India editors warn ‘pretend information’ proposal akin to censorship

NEW DELHI: A serious Indian journalist group urged the federal government to reject a proposal to police pretend information on social media, saying such a change to the nation’s information-technology guidelines can be akin to censorship.

The proposal would bar social media platforms from internet hosting any info that the authorities establish as false, the most recent in a slew of measures by Prime Minister Narendra Modi’s authorities which might be being seen as efforts to rein in large tech corporations.

Data deemed “pretend or false” by the Press Data Bureau or by some other company authorised for fact-checking by the federal government can be prohibited beneath the draft modification issued on Tuesday.

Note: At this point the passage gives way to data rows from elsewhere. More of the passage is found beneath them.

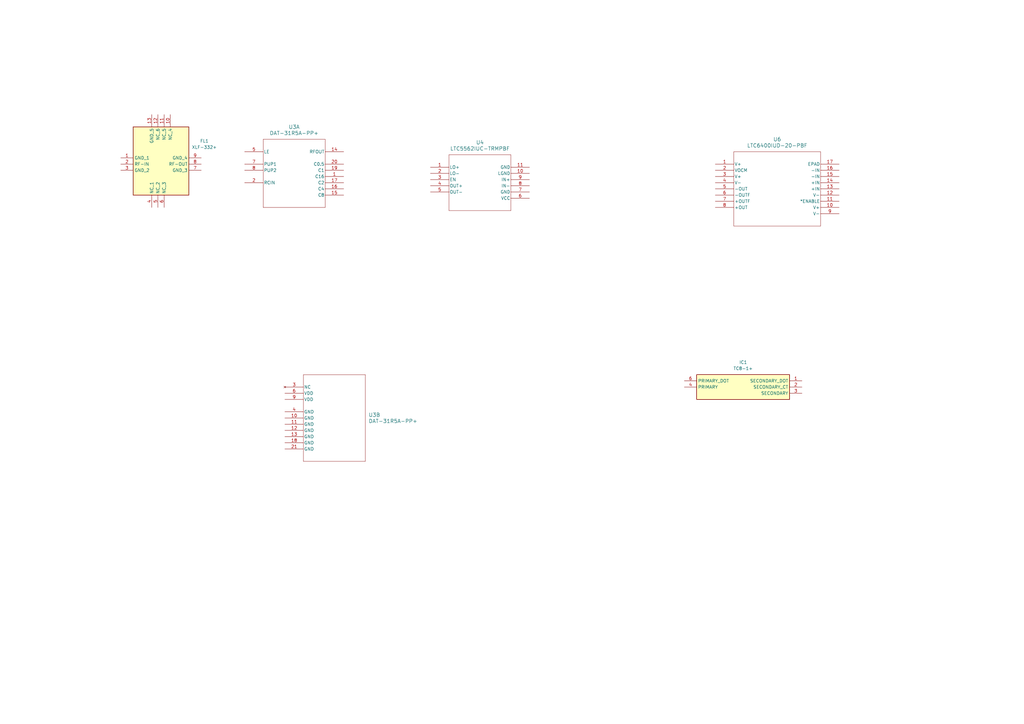
<source format=kicad_sch>
(kicad_sch (version 20230121) (generator eeschema)

  (uuid 2bbf9891-d6de-41f4-9609-96af0c374152)

  (paper "A3")

  (title_block
    (title "Analog Frontend")
    (company "Relcotek")
  )

  


  (symbol (lib_id "DAT-31R5A-PP:DAT-31R5A-PP+") (at 100.33 62.23 0) (unit 1)
    (in_bom yes) (on_board yes) (dnp no) (fields_autoplaced)
    (uuid 1eaffe2e-062f-418e-b813-fa8638d26348)
    (property "Reference" "U3" (at 120.65 52.07 0)
      (effects (font (size 1.524 1.524)))
    )
    (property "Value" "DAT-31R5A-PP+" (at 120.65 54.61 0)
      (effects (font (size 1.524 1.524)))
    )
    (property "Footprint" "DG983-2_MNC" (at 100.33 62.23 0)
      (effects (font (size 1.27 1.27) italic) hide)
    )
    (property "Datasheet" "DAT-31R5A-PP+" (at 100.33 62.23 0)
      (effects (font (size 1.27 1.27) italic) hide)
    )
    (pin "1" (uuid 47fa23da-df30-4f63-8b54-e3b79d2f6452))
    (pin "14" (uuid b5642b8f-cdb9-4165-a408-3eefb85d1341))
    (pin "15" (uuid 8614d11a-7bff-4ebf-8e53-4b13aed9fb82))
    (pin "16" (uuid 0bb56aca-0dff-48ab-8868-fa154f7fb621))
    (pin "17" (uuid 8a0b9731-0343-4344-a22f-7dabba8fe4e4))
    (pin "19" (uuid 0df2fb53-d53a-4f6b-ba21-04d220108340))
    (pin "2" (uuid 1da2b70b-0a96-48ba-ba92-267a179993ab))
    (pin "20" (uuid 2fc7fa80-c53b-4030-b0c8-a5238cf55469))
    (pin "5" (uuid 112ebc12-ad8c-404a-b3bd-50c83c53faeb))
    (pin "7" (uuid b5b7f13f-1666-4eee-9af3-63150297c164))
    (pin "8" (uuid 9c9ab9c5-3741-4280-b91a-74b09023037a))
    (pin "10" (uuid b75f345f-8780-49a8-a63c-32f3e0846a4a))
    (pin "11" (uuid fda199fc-7fdc-44a8-b1c4-704dd9f86d89))
    (pin "12" (uuid 3a342bf9-dbf6-4cff-aa04-4cc0fcd95862))
    (pin "13" (uuid 8424c04b-b63a-4547-8254-8d4fa1da2033))
    (pin "18" (uuid 46dc6c36-f169-4ae6-949c-7e22f3a03667))
    (pin "21" (uuid 446366ef-fb6f-458c-8d03-e7a7413fcca6))
    (pin "3" (uuid de40e121-8647-4e55-9602-f2c550fc2968))
    (pin "4" (uuid 12b2b6b2-94d3-44ca-8841-cfe38b21d077))
    (pin "6" (uuid d44277c0-04b0-4f80-bd60-871fb6550292))
    (pin "9" (uuid f67e7410-f420-497b-8b59-da773c2ae0e1))
    (instances
      (project "NASR"
        (path "/9a13c8f9-b8a2-41aa-b5bd-813f44236e01/b200f403-9857-453b-82de-dda294a864f2"
          (reference "U3") (unit 1)
        )
      )
    )
  )

  (symbol (lib_id "TC8-1+:TC8-1+") (at 280.67 156.21 0) (unit 1)
    (in_bom yes) (on_board yes) (dnp no) (fields_autoplaced)
    (uuid 380b6660-475a-438f-8fde-93d9902e4fa0)
    (property "Reference" "IC1" (at 304.8 148.59 0)
      (effects (font (size 1.27 1.27)))
    )
    (property "Value" "TC8-1+" (at 304.8 151.13 0)
      (effects (font (size 1.27 1.27)))
    )
    (property "Footprint" "TC81" (at 325.12 251.13 0)
      (effects (font (size 1.27 1.27)) (justify left top) hide)
    )
    (property "Datasheet" "https://4donline.ihs.com/images/VipMasterIC/IC/MINI/MINI-S-A0008773276/MINI-S-A0008773276-1.pdf?hkey=EF798316E3902B6ED9A73243A3159BB0" (at 325.12 351.13 0)
      (effects (font (size 1.27 1.27)) (justify left top) hide)
    )
    (property "Height" "4.06" (at 325.12 551.13 0)
      (effects (font (size 1.27 1.27)) (justify left top) hide)
    )
    (property "Mouser Part Number" "139-TC8-1" (at 325.12 651.13 0)
      (effects (font (size 1.27 1.27)) (justify left top) hide)
    )
    (property "Mouser Price/Stock" "https://www.mouser.co.uk/ProductDetail/Mini-Circuits/TC8-1%2b?qs=xZ%2FP%252Ba9zWqZ9FI%2FACcC6Zw%3D%3D" (at 325.12 751.13 0)
      (effects (font (size 1.27 1.27)) (justify left top) hide)
    )
    (property "Manufacturer_Name" "Mini-Circuits" (at 325.12 851.13 0)
      (effects (font (size 1.27 1.27)) (justify left top) hide)
    )
    (property "Manufacturer_Part_Number" "TC8-1+" (at 325.12 951.13 0)
      (effects (font (size 1.27 1.27)) (justify left top) hide)
    )
    (pin "1" (uuid 1b69f32d-568c-4986-8dec-a6b676cb8f1a))
    (pin "2" (uuid 555b02f6-bf23-4d7d-9ecf-9fb97fd60f60))
    (pin "3" (uuid b4852ece-56f3-4b7e-bbf3-edeac3eb2a20))
    (pin "4" (uuid d784e08f-27ed-48af-8232-37af4e6b8ac5))
    (pin "6" (uuid f1af6168-6186-4f2f-855a-55033890fe65))
    (instances
      (project "NASR"
        (path "/9a13c8f9-b8a2-41aa-b5bd-813f44236e01/9e585404-97af-4e2a-aa37-2875da9a13db"
          (reference "IC1") (unit 1)
        )
        (path "/9a13c8f9-b8a2-41aa-b5bd-813f44236e01/b200f403-9857-453b-82de-dda294a864f2"
          (reference "IC1") (unit 1)
        )
      )
    )
  )

  (symbol (lib_id "XLF-332+:XLF-332+") (at 49.53 64.77 0) (unit 1)
    (in_bom yes) (on_board yes) (dnp no) (fields_autoplaced)
    (uuid 47ac3da2-570b-46bf-b583-da764a19df66)
    (property "Reference" "FL1" (at 83.82 57.8419 0)
      (effects (font (size 1.27 1.27)))
    )
    (property "Value" "XLF-332+" (at 83.82 60.3819 0)
      (effects (font (size 1.27 1.27)))
    )
    (property "Footprint" "QFN51P300X300X89-13N" (at 78.74 149.53 0)
      (effects (font (size 1.27 1.27)) (justify left top) hide)
    )
    (property "Datasheet" "https://www.minicircuits.com/pdfs/XLF-332+.pdf" (at 78.74 249.53 0)
      (effects (font (size 1.27 1.27)) (justify left top) hide)
    )
    (property "Height" "0.89" (at 78.74 449.53 0)
      (effects (font (size 1.27 1.27)) (justify left top) hide)
    )
    (property "Mouser Part Number" "139-XLF-332" (at 78.74 549.53 0)
      (effects (font (size 1.27 1.27)) (justify left top) hide)
    )
    (property "Mouser Price/Stock" "https://www.mouser.co.uk/ProductDetail/Mini-Circuits/XLF-332%2b?qs=xZ%2FP%252Ba9zWqbCZtwSwwI0ew%3D%3D" (at 78.74 649.53 0)
      (effects (font (size 1.27 1.27)) (justify left top) hide)
    )
    (property "Manufacturer_Name" "Mini-Circuits" (at 78.74 749.53 0)
      (effects (font (size 1.27 1.27)) (justify left top) hide)
    )
    (property "Manufacturer_Part_Number" "XLF-332+" (at 78.74 849.53 0)
      (effects (font (size 1.27 1.27)) (justify left top) hide)
    )
    (pin "1" (uuid 03938f4a-947c-409e-96de-776059d07676))
    (pin "10" (uuid f53d1a67-4a87-45fa-9e61-1a3ea1462411))
    (pin "11" (uuid 0b854b89-8f8c-4431-a689-3fc03a68e765))
    (pin "12" (uuid e002c97b-c7d8-41d8-98a1-3e79d0f13406))
    (pin "13" (uuid 04a47bb1-dd12-4f56-a6b1-698afb382423))
    (pin "2" (uuid c779e2ea-0791-4939-b31e-9bff83742b68))
    (pin "3" (uuid 34a79a62-0e8b-4d26-a37a-a693d89ee284))
    (pin "4" (uuid 1a1a63f9-41aa-40f0-bb14-c0d4f1fca6cb))
    (pin "5" (uuid b2834af4-3201-4889-98d7-3a00b71d1ae8))
    (pin "6" (uuid 86085f11-aa31-4675-9c1b-702991287444))
    (pin "7" (uuid 8a31b1d8-5673-47b3-a9c6-8aa31962e0da))
    (pin "8" (uuid c24e60b7-2549-4726-92fd-bdad43be7657))
    (pin "9" (uuid 6bda088a-afdf-4d64-abc2-15f20b7301ac))
    (instances
      (project "NASR"
        (path "/9a13c8f9-b8a2-41aa-b5bd-813f44236e01/b200f403-9857-453b-82de-dda294a864f2"
          (reference "FL1") (unit 1)
        )
      )
    )
  )

  (symbol (lib_id "DAT-31R5A-PP:DAT-31R5A-PP+") (at 116.84 158.75 0) (unit 2)
    (in_bom yes) (on_board yes) (dnp no) (fields_autoplaced)
    (uuid 47ac993d-c117-4105-9b34-6e8c897aa635)
    (property "Reference" "U3" (at 151.13 170.18 0)
      (effects (font (size 1.524 1.524)) (justify left))
    )
    (property "Value" "DAT-31R5A-PP+" (at 151.13 172.72 0)
      (effects (font (size 1.524 1.524)) (justify left))
    )
    (property "Footprint" "DG983-2_MNC" (at 116.84 158.75 0)
      (effects (font (size 1.27 1.27) italic) hide)
    )
    (property "Datasheet" "DAT-31R5A-PP+" (at 116.84 158.75 0)
      (effects (font (size 1.27 1.27) italic) hide)
    )
    (pin "1" (uuid d1274214-d58a-4586-ae6f-883f72a1aa1f))
    (pin "14" (uuid 74eea87a-c75f-4721-a285-eb28ec1e63a6))
    (pin "15" (uuid 39001c06-397b-40a9-bf94-74f79c58716d))
    (pin "16" (uuid b28b8d91-3c94-484e-82fa-997fef80ca7e))
    (pin "17" (uuid 83ab317d-3945-4134-809d-0a7818e5c9ef))
    (pin "19" (uuid 9109e779-345c-4535-a183-876f110a24f3))
    (pin "2" (uuid 5f8a4d26-59e3-4608-8ddf-910367ca3125))
    (pin "20" (uuid bc573f88-15e3-442a-a72c-60d0ea91b4a3))
    (pin "5" (uuid f5e9d36d-af03-4525-b2b6-7f718a745323))
    (pin "7" (uuid eba8fd84-7e21-4c62-a84b-4730f4e1a201))
    (pin "8" (uuid 7589e5c5-8d76-4920-9514-088c2dca3091))
    (pin "10" (uuid c0de470b-2852-44b8-a086-4e6f3c270a19))
    (pin "11" (uuid f6a2b9b9-0aeb-449b-8bc6-0e2e8eba2795))
    (pin "12" (uuid a55e0206-3d03-475c-8cfd-1e42a6983c3d))
    (pin "13" (uuid db3098c9-fddc-49fe-ba13-3aed40d19cb5))
    (pin "18" (uuid e3fef920-b41c-4712-84ff-94f2f8ce6e4f))
    (pin "21" (uuid 441ed2ea-2e75-431e-8692-5f4644415809))
    (pin "3" (uuid acc6bbc3-ea5b-45fe-8e8d-3bf747a4bc19))
    (pin "4" (uuid c5f6b0f5-007f-4ad0-80cb-81405faa3858))
    (pin "6" (uuid df6ada87-7a08-4e2c-b114-8f40aed2e6e9))
    (pin "9" (uuid 43830ef2-572b-4847-bf3e-e76dee5f3c0e))
    (instances
      (project "NASR"
        (path "/9a13c8f9-b8a2-41aa-b5bd-813f44236e01/b200f403-9857-453b-82de-dda294a864f2"
          (reference "U3") (unit 2)
        )
      )
    )
  )

  (symbol (lib_id "LTC5562:LTC5562IUC-TRMPBF") (at 176.53 68.58 0) (unit 1)
    (in_bom yes) (on_board yes) (dnp no) (fields_autoplaced)
    (uuid 7789eeed-19c9-4d38-818c-ef158811ba7d)
    (property "Reference" "U4" (at 196.85 58.42 0)
      (effects (font (size 1.524 1.524)))
    )
    (property "Value" "LTC5562IUC-TRMPBF" (at 196.85 60.96 0)
      (effects (font (size 1.524 1.524)))
    )
    (property "Footprint" "05-08-1534_ADI" (at 176.53 68.58 0)
      (effects (font (size 1.27 1.27) italic) hide)
    )
    (property "Datasheet" "LTC5562IUC-TRMPBF" (at 176.53 68.58 0)
      (effects (font (size 1.27 1.27) italic) hide)
    )
    (pin "1" (uuid fe3caec7-d2a9-4622-a69c-dd43158ff228))
    (pin "10" (uuid f28b5847-e696-46ca-aab4-4a0dcafe8f2d))
    (pin "11" (uuid c7f78a25-87d1-4378-90f7-4c40a116d1aa))
    (pin "2" (uuid 5324f8f1-1e1c-4f72-b39a-bec68db193e2))
    (pin "3" (uuid 67cb980a-8de1-464a-87a7-e66661e3e826))
    (pin "4" (uuid 098f243d-6060-4e6c-8121-64f14aa1a4be))
    (pin "5" (uuid 37df3a29-57db-4b31-8eea-8dec3b9ce584))
    (pin "6" (uuid 13c3ac98-e597-475d-87d4-dfcb0ae5f719))
    (pin "7" (uuid 7b05b28f-a6ab-4ede-b4e6-29aaf4555fd2))
    (pin "8" (uuid 2820adc1-2f23-405b-bda5-f956790678a2))
    (pin "9" (uuid 2109f653-eb35-4160-95b8-637d84bbde06))
    (instances
      (project "NASR"
        (path "/9a13c8f9-b8a2-41aa-b5bd-813f44236e01/b200f403-9857-453b-82de-dda294a864f2"
          (reference "U4") (unit 1)
        )
      )
    )
  )

  (symbol (lib_id "LTC6400IUD-20:LTC6400IUD-20-PBF") (at 293.37 67.31 0) (unit 1)
    (in_bom yes) (on_board yes) (dnp no) (fields_autoplaced)
    (uuid 79937cc3-66a9-4c21-bcf0-045e840f4313)
    (property "Reference" "U6" (at 318.77 57.15 0)
      (effects (font (size 1.524 1.524)))
    )
    (property "Value" "LTC6400IUD-20-PBF" (at 318.77 59.69 0)
      (effects (font (size 1.524 1.524)))
    )
    (property "Footprint" "QFN-16_UD_LIT" (at 293.37 67.31 0)
      (effects (font (size 1.27 1.27) italic) hide)
    )
    (property "Datasheet" "LTC6400IUD-20-PBF" (at 293.37 67.31 0)
      (effects (font (size 1.27 1.27) italic) hide)
    )
    (pin "1" (uuid 67b04b87-51b0-4a99-95bc-eb23ecc60942))
    (pin "10" (uuid eccc0a86-8716-4b94-9c90-046e70d65ae7))
    (pin "11" (uuid 0bb3182d-7e4a-4e68-849d-41f4e789a798))
    (pin "12" (uuid 6b163a0c-dc12-409d-8754-fb34274e9b98))
    (pin "13" (uuid 3362bbd2-b539-47e3-bfb9-69f717688f8e))
    (pin "14" (uuid 34523634-6797-4fe0-99ed-a6be1e0a9090))
    (pin "15" (uuid b4183cab-c07a-457d-9467-e3c9d41b69a2))
    (pin "16" (uuid bdecbd6e-aa62-4395-bff9-ef954ab39394))
    (pin "17" (uuid 2428fe0a-5d3a-4bc8-835c-3e78472333a7))
    (pin "2" (uuid ad82aba8-2378-4196-a0fc-49b5421ca247))
    (pin "3" (uuid 43d2dc61-da5c-4b37-a2cb-f43a5b6ade2f))
    (pin "4" (uuid 10209cda-8abb-43f7-96bc-e7595f429139))
    (pin "5" (uuid ed34ff6b-9865-43d2-9bb8-ff254bd55d49))
    (pin "6" (uuid f7abe1d3-8a76-4d0e-8b10-9d03ccee1350))
    (pin "7" (uuid 09328458-c449-4b34-8d86-1615ddfa3849))
    (pin "8" (uuid 413de6ff-4b85-4256-91ff-5dcc74d6dff8))
    (pin "9" (uuid e88f7211-24b3-4d7e-9bcd-ad400ed55507))
    (instances
      (project "NASR"
        (path "/9a13c8f9-b8a2-41aa-b5bd-813f44236e01/9e585404-97af-4e2a-aa37-2875da9a13db"
          (reference "U6") (unit 1)
        )
        (path "/9a13c8f9-b8a2-41aa-b5bd-813f44236e01/b200f403-9857-453b-82de-dda294a864f2"
          (reference "U6") (unit 1)
        )
      )
    )
  )
)

</source>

The federal government will maintain a session with stakeholders to debate the modification on Jan. 24, and has additionally invited “feedback from stakeholders and normal public” till Jan. 25.

The Editors Guild of India, in an announcement on Wednesday night, urged the federal government to scrap the proposal and start “significant consultations” with stakeholders on the regulatory framework for digital media.

Saying the “dedication of pretend information can’t be within the sole fingers of the federal government”, the guild warned that the modification would “make it simpler to muzzle the free press” and “power on-line intermediaries to take down content material that the federal government might discover problematic”.

“This can stifle reputable criticism of the federal government and could have an hostile influence on the power of the press to carry governments to account, which is an important function it performs in a democracy,” it mentioned.